3. The backlight module according to claim 2 further comprising a memory unit and an input unit, the memory unit and the input unit being electrically connected to the control unit, the input unit serving as an interface for users to input the predetermined value of the time interval, and the predetermined value being stored in the memory unit by the control unit.

4. The backlight module according to claim 1, wherein the predetermined value is a counting result, the control unit comprises a counter, and the counter counts the number of times of power on to obtain the counting result, if the counting result is an odd number, the backlight driving unit is controlled to generate the driving command to light on the first light source set and light off the second light source set, and if the counting result is an even number, the backlight driving unit is controlled to generate the driving command to light on the second light source set and light off the first light source set.

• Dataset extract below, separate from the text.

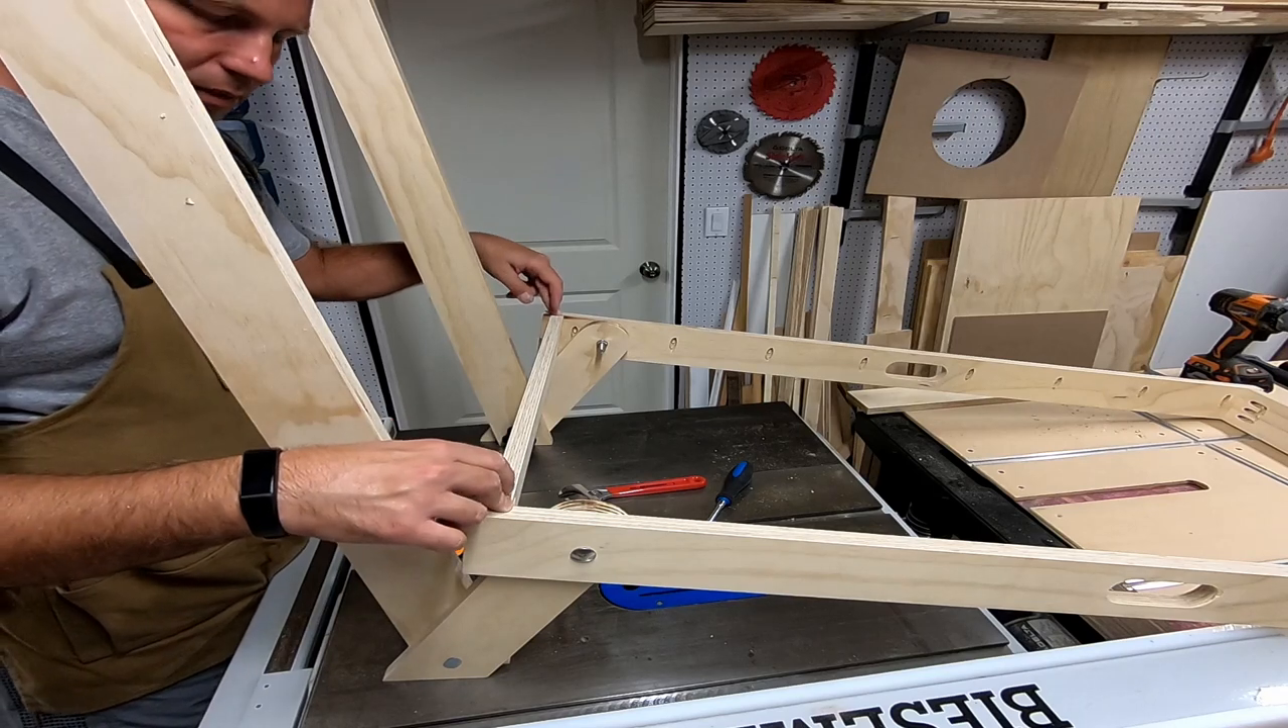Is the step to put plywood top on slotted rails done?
No.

5. The backlight module according to claim 1, wherein the backlight driving unit comprises a plurality of backlight drivers for driving the first light source set and the second light source set, respectively.

6. A backlight module, comprising:

a control unit;

a backlight driving unit, electrically connected to the control unit, wherein the backlight driving unit is controlled by the control unit to generate a driving command;

a first light source set, electrically connected to the backlight driving unit; and

a second light source set, electrically connected to the backlight driving unit;

wherein the backlight driving unit drives the first light source set, and the control unit determines whether to light on the second light source set or not according to a predetermined value simultaneouly, in order to compensate a brightness loss of the first light source set, thus maintaining a brightness of the backlight module within a predetermined range.

7. The backlight module according to claim 6, wherein a number of light sources of the first light source set is not equal to a number of light sources of the second light source set.

8. The backlight module according to claim 6, wherein the predetermined value is an decay period that a brightness of the first light source set decreases to a predetermined degree, the control unit comprises a timer for timing the period of power supplying, if the timing result does not reach the decay period, the backlight driving unit is controlled to generate the driving command to light on the first light source set and light off the second light source set, and if the timing result reaches the decay period, the backlight driving unit is controlled to generate the driving command to light on the first light source set and the second light source set simultaneously, and to make the second light source set compensate the brightness of the first light source set in a predetermined brightness displaying range.

9. The backlight module according to claim 6, wherein the first light source set is not co-planar with the second light source set.

10. The backlight module according to claim 6 further comprising a brightness detecting unit electrically connected to the control unit, for detecting a brightness of the light source sets and outputting a detected brightness value which is provided to the control unit as the predetermined value.

11. The backlight module according to claim 10, wherein the control unit determines whether the detected brightness detected by the brightness detecting unit is lower than the predetermined value, if the detected brightness is not lower than the predetermined brightness value, the backlight driving unit is controlled to generate the driving command to light on the first light source set and light off the second light source set, and if the detected brightness is lower than the predetermined brightness, the backlight driving unit is controlled to generate the driving command to light on the first light source set and the second light source set simultaneously, and to make the second light source set compensate the brightness of the first light source set in the predetermined brightness displaying range.